= TASK DESCRIPTION =
Scan the entries that follow and copy out every line containing "length".

[Collected data entries]
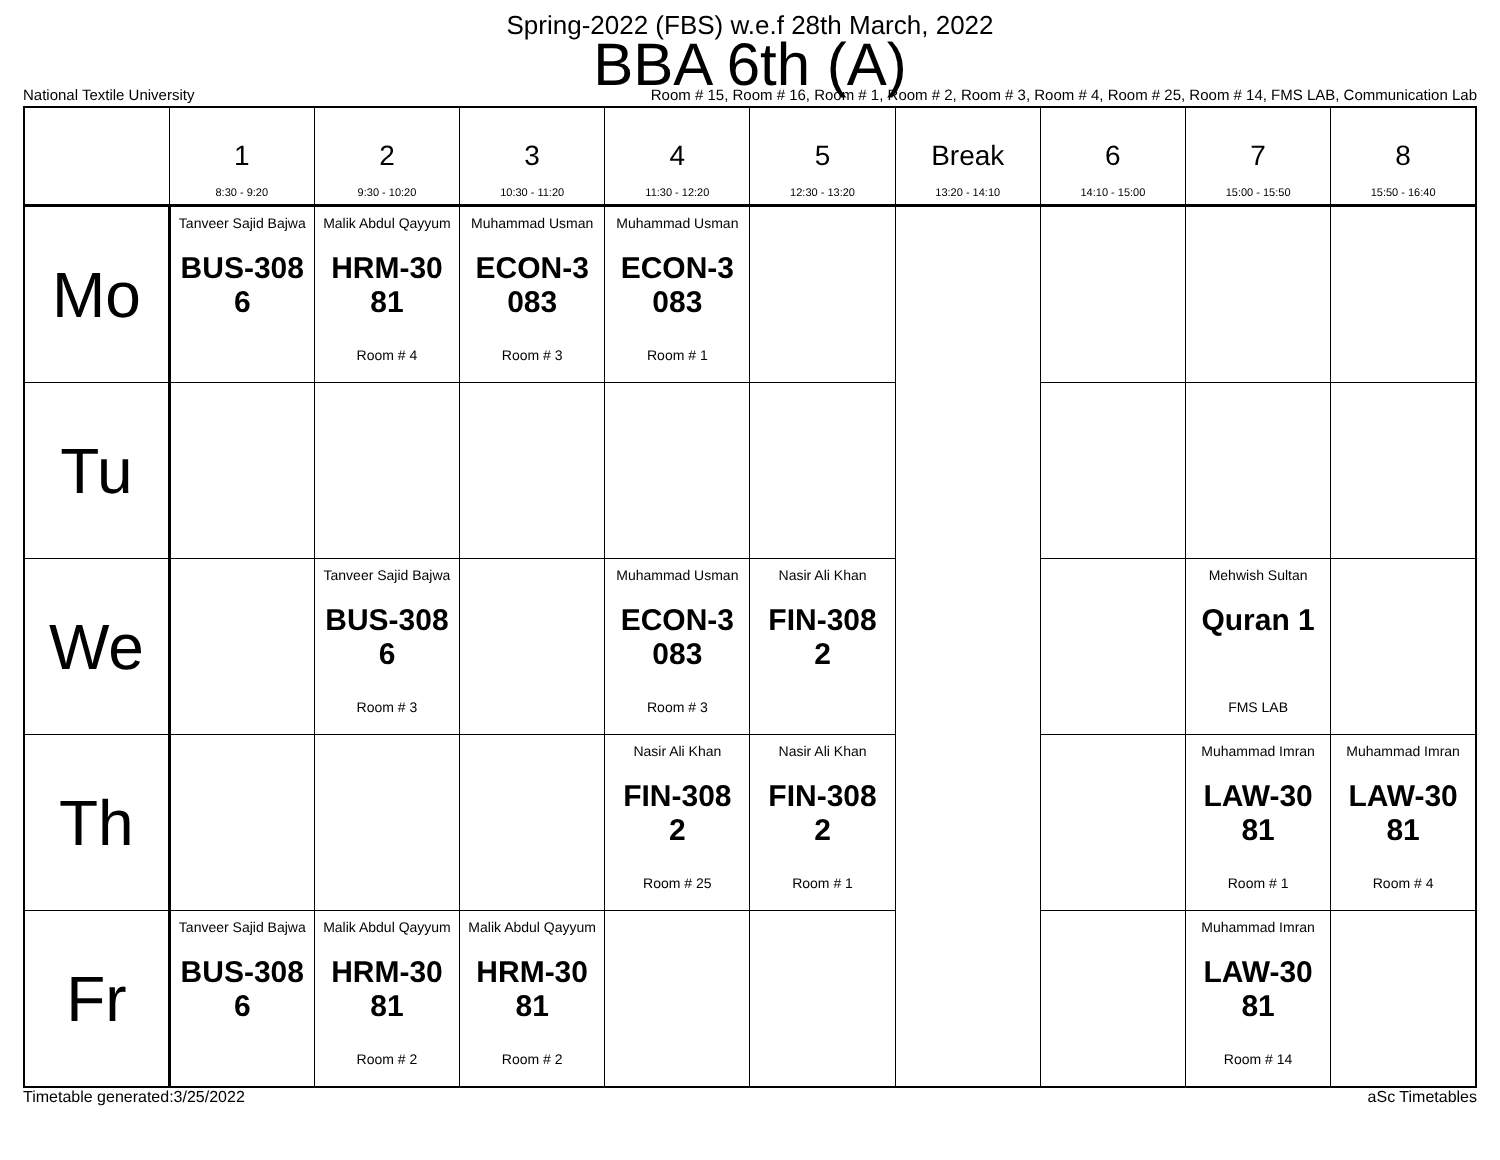Spring-2022 (FBS) w.e.f 28th March, 2022
BBA 6th (A)
National Textile University Room # 15, Room # 16, Room # 1, Room # 2, Room # 3, Room # 4, Room # 25, Room # 14, FMS LAB, Communication Lab
| | 1 8:30 - 9:20 | 2 9:30 - 10:20 | 3 10:30 - 11:20 | 4 11:30 - 12:20 | 5 12:30 - 13:20 | Break 13:20 - 14:10 | 6 14:10 - 15:00 | 7 15:00 - 15:50 | 8 15:50 - 16:40 |
| --- | --- | --- | --- | --- | --- | --- | --- | --- | --- |
| Mo | Tanveer Sajid Bajwa BUS-308 6 | Malik Abdul Qayyum HRM-30 81 Room # 4 | Muhammad Usman ECON-3 083 Room # 3 | Muhammad Usman ECON-3 083 Room # 1 | | | | | |
| Tu | | | | | | | | | |
| We | | Tanveer Sajid Bajwa BUS-308 6 Room # 3 | | Muhammad Usman ECON-3 083 Room # 3 | Nasir Ali Khan FIN-308 2 | | | Mehwish Sultan Quran 1 FMS LAB | |
| Th | | | | Nasir Ali Khan FIN-308 2 Room # 25 | Nasir Ali Khan FIN-308 2 Room # 1 | | | Muhammad Imran LAW-30 81 Room # 1 | Muhammad Imran LAW-30 81 Room # 4 |
| Fr | Tanveer Sajid Bajwa BUS-308 6 | Malik Abdul Qayyum HRM-30 81 Room # 2 | Malik Abdul Qayyum HRM-30 81 Room # 2 | | | | | Muhammad Imran LAW-30 81 Room # 14 | |
Timetable generated:3/25/2022 aSc Timetables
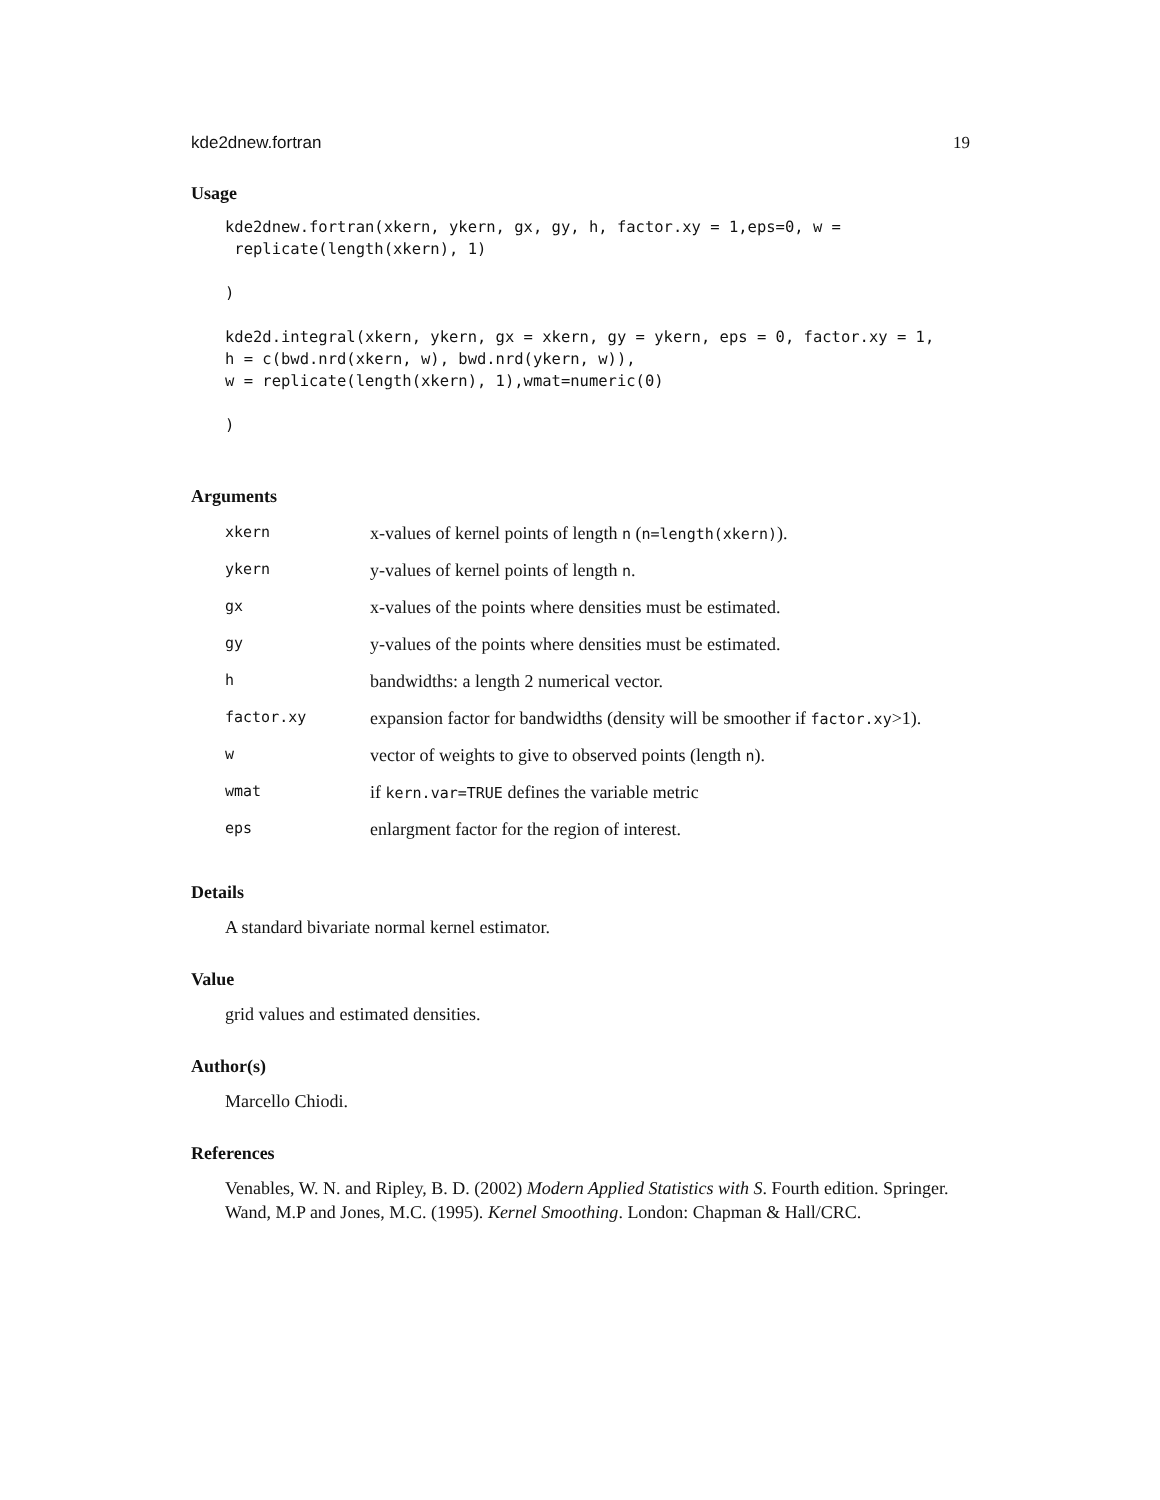kde2dnew.fortran 19
Usage
kde2dnew.fortran(xkern, ykern, gx, gy, h, factor.xy = 1,eps=0, w =
 replicate(length(xkern), 1)

)

kde2d.integral(xkern, ykern, gx = xkern, gy = ykern, eps = 0, factor.xy = 1,
h = c(bwd.nrd(xkern, w), bwd.nrd(ykern, w)),
w = replicate(length(xkern), 1),wmat=numeric(0)

)
Arguments
| xkern | x-values of kernel points of length n ( n=length(xkern) ). |
| ykern | y-values of kernel points of length n . |
| gx | x-values of the points where densities must be estimated. |
| gy | y-values of the points where densities must be estimated. |
| h | bandwidths: a length 2 numerical vector. |
| factor.xy | expansion factor for bandwidths (density will be smoother if factor.xy >1). |
| w | vector of weights to give to observed points (length n ). |
| wmat | if kern.var=TRUE defines the variable metric |
| eps | enlargment factor for the region of interest. |
Details
A standard bivariate normal kernel estimator.
Value
grid values and estimated densities.
Author(s)
Marcello Chiodi.
References
Venables, W. N. and Ripley, B. D. (2002) Modern Applied Statistics with S. Fourth edition. Springer.
Wand, M.P and Jones, M.C. (1995). Kernel Smoothing. London: Chapman & Hall/CRC.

= FINAL ANSWER =
 replicate(length(xkern), 1)
w = replicate(length(xkern), 1),wmat=numeric(0)
| xkern | x-values of kernel points of length n ( n=length(xkern) ). |
| ykern | y-values of kernel points of length n . |
| h | bandwidths: a length 2 numerical vector. |
| w | vector of weights to give to observed points (length n ). |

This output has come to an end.